High Availability
PowerShell Universal high availability configuration.
Last updated
PowerShell Universal high availability configuration.
Last updated
Copyright 2024 Ironman Software
PowerShell Universal can be configured for high availability ("HA") by using a combination of SQL server persistence and a load balancer to ensure that both the front end tools, such as dashboards are accessible and back-end tools, such as jobs, continue to run.
We recommend taking advantage of SQL persistence to ensure that all nodes within your cluster share the same data in regards to job queues, app tokens and identities within your system. Each node should be configured with the same SQL server connection string.
As jobs run, users login and app tokens are created, the SQL server will be used to store this information and will be shared across nodes.
We recommend using git synchronization to store and version control the PowerShell configuration scripts used to manage the PowerShell Universal nodes. One-way git sync may be preferred as the nodes will then be read-only and pull configurations after they have been merged to your production branch. Each node pulls the configuration files on a configurable interval (defaults to 1 minute). Storing git configuration settings in the database is desired as it requires less configuration per node.
PowerShell Universal supports the use of load balancers such as F5 and nginx. There are some requirements that must be met when using load balancers.
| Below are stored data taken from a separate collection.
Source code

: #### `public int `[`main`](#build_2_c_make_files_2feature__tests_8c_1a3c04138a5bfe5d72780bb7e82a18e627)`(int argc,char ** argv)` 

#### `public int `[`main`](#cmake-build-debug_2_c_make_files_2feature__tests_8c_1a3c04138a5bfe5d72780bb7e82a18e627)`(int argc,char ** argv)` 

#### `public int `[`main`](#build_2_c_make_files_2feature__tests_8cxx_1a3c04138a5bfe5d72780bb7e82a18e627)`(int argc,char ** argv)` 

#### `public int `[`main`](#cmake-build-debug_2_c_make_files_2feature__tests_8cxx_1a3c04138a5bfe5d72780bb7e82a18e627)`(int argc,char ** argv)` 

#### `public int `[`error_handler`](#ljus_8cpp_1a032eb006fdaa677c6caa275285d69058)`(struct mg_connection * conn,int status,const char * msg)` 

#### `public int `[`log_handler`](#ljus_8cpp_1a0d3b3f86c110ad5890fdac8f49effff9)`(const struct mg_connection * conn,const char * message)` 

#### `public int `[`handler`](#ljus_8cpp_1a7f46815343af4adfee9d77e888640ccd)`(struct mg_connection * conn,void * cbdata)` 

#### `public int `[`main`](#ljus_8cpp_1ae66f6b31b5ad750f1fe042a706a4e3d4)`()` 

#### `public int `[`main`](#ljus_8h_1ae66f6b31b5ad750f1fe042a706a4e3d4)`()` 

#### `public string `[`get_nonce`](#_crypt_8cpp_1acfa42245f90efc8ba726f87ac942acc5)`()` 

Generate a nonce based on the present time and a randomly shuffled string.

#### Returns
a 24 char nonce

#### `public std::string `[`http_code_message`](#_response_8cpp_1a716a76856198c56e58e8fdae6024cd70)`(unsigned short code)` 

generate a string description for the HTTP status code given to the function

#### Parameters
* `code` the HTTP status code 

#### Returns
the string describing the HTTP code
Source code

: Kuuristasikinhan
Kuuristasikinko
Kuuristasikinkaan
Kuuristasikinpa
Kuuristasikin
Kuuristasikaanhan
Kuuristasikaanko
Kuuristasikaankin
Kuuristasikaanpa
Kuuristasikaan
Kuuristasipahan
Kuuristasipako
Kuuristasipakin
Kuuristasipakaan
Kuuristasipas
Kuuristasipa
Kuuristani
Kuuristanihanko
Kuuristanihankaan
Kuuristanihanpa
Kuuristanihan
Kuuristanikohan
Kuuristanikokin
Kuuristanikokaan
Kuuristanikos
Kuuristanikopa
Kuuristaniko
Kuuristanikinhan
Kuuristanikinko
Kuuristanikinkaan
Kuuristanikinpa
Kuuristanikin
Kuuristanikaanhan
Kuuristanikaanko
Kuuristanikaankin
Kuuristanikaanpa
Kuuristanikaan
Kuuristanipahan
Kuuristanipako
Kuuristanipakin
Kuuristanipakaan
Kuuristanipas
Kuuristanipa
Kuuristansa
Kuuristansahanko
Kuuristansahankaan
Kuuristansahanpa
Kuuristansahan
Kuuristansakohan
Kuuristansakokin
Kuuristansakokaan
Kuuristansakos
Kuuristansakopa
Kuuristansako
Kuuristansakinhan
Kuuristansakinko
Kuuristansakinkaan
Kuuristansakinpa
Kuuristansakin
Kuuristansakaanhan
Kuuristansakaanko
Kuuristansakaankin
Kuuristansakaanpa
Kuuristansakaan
Persistent (sticky) sessions are required by dashboards
Web socket support is required by the admin console and dashboards
To aid with load balancing; you can use the /api/v1/status
endpoint for your nodes. The endpoint will return status codes based on the current state of the node. 200
means the node is online and ready to receive requests. Servers running in maintenance mode will return 503
. Servers that failed to start due to a configuration error, will return 500
. Servers with dashboards that failed to start will also return 500
.
You can set your nodes into Maintenance Mode by clicking Platform \ Computers and checking the maintenance mode option. Once maintenance mode is enabled, the /api/v1/status
endpoint will begin returning 503
. This should be configured to disable traffic being routed to the node while maintenance is performed.
There currently are some limitations to highly available PowerShell Universal clusters.
Caching performed using $Cache
or Set-PSUCache
is currently limited to the single node that is performing these operations as they are stored in memory on the system. We recommend an external cache, such as Redis, if you wish to cache data across nodes.
Multi-Node dashboard broadcast messages are currently not supported. Using cmdlets like Show-UDToast -Broadcast
will cause a toast modal to be shown to all connected users of the current node but will not be broadcast to the dashboards across all nodes.